What is required ▸ Return everything from "The play is" down to "in black culture." in the article below about the playwright's grant, copied word for word.

Text under study ▸
***

Playwright gets grant for conflict-resolution drama
Published 12:00 am Tuesday, January 2, 2007
Andriena Baldwin / Staff Writer
Although many people dream of making it to the “Big Apple” one day, Malik Browne left his home in the bustling city of New York to continue his career as a poet and playwright in Eutaw.
“I was born and bred in New York. Thirty-five years ago, I went to San Francisco for a hippie sojourn across the country. I drove my car there and I had to sell it to get back,” Browne laughed. “In 1995 I moved to Alabama because my wife is from here and I got tired of New York.”
After arriving in San Francisco in 1971, Browne didn’t believe his first works were on the level he wanted them to be, so he tossed them-literally.
“I didn’t think it would be any good, so I threw them in the San Francisco Bay,” he said. “I was following the words of Earnest Hemmingway. He said to throw away your first works.”
Since that day, Browne and his wife, Vassie Welbeck-Browne, have created the StoryTree Company based in Eutaw and one of his plays is set to open Feb. 2 in New York at Woodie King Jr.’s New Federal Theatre.
The play is based on the tales of black male characters and follows their lives in the big city from the 1960s to the 1990s.
Browne said the play’s main characters are based on generic, stereotypical male images in black culture.
The title is “real Black men don’t sit cross-legged on the floor (a collage in blues)” and the work combines poetry, prose, blues, rap and rhythm.
Although the title may seem strange to some, Browne’s reason for choosing the words is clear once he says it aloud.

***

Dataset records ▸
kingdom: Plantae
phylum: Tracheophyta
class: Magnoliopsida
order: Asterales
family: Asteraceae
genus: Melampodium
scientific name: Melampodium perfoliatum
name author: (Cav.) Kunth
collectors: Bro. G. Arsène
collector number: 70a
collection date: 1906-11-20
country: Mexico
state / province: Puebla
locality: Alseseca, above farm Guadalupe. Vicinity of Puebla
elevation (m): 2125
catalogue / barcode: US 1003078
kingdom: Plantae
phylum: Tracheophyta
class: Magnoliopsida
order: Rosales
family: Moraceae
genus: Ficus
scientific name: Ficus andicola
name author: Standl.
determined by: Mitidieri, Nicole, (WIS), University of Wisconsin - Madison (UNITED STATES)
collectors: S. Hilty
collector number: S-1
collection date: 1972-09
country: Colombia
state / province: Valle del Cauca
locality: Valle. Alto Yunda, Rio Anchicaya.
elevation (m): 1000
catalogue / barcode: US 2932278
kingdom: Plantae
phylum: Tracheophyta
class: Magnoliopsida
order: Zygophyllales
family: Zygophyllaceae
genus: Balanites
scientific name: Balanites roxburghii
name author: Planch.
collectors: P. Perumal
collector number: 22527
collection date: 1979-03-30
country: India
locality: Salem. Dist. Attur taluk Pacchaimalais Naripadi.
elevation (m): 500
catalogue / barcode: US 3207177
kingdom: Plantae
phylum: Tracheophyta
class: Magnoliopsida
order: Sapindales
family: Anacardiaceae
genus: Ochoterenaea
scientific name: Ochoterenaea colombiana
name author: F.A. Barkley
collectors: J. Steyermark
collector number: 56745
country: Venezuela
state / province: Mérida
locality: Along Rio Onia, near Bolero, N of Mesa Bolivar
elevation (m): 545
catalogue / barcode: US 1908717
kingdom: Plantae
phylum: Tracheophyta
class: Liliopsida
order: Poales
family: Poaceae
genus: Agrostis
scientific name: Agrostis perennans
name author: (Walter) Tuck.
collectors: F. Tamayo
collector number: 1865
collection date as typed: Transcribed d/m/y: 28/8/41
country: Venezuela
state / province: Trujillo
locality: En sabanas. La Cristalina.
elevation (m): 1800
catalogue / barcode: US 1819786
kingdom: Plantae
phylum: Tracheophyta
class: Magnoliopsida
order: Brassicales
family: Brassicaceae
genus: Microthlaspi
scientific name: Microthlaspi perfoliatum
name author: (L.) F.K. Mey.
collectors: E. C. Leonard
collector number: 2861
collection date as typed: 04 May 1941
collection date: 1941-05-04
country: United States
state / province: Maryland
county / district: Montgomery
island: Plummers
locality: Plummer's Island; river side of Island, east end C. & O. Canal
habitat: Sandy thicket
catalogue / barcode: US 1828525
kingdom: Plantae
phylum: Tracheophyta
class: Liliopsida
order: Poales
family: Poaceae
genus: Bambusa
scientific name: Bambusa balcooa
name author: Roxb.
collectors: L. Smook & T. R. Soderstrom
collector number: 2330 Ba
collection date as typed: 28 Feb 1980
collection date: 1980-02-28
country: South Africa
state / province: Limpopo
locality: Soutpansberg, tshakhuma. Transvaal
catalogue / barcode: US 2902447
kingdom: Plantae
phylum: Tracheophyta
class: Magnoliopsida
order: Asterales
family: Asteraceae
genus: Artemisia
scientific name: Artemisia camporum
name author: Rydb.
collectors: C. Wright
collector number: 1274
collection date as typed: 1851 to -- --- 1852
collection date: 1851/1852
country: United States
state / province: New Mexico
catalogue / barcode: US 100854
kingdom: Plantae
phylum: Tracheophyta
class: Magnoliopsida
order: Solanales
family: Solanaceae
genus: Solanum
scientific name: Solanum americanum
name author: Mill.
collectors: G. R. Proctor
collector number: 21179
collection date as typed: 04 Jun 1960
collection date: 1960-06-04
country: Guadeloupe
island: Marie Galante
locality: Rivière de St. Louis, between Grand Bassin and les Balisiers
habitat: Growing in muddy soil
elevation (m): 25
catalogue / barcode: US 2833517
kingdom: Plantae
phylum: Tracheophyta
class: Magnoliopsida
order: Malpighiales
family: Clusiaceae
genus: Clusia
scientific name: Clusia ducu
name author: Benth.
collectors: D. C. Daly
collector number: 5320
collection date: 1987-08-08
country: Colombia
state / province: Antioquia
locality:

***

Task response ▸
The play is based on the tales of black male characters and follows their lives in the big city from the 1960s to the 1990s.
Browne said the play’s main characters are based on generic, stereotypical male images in black culture.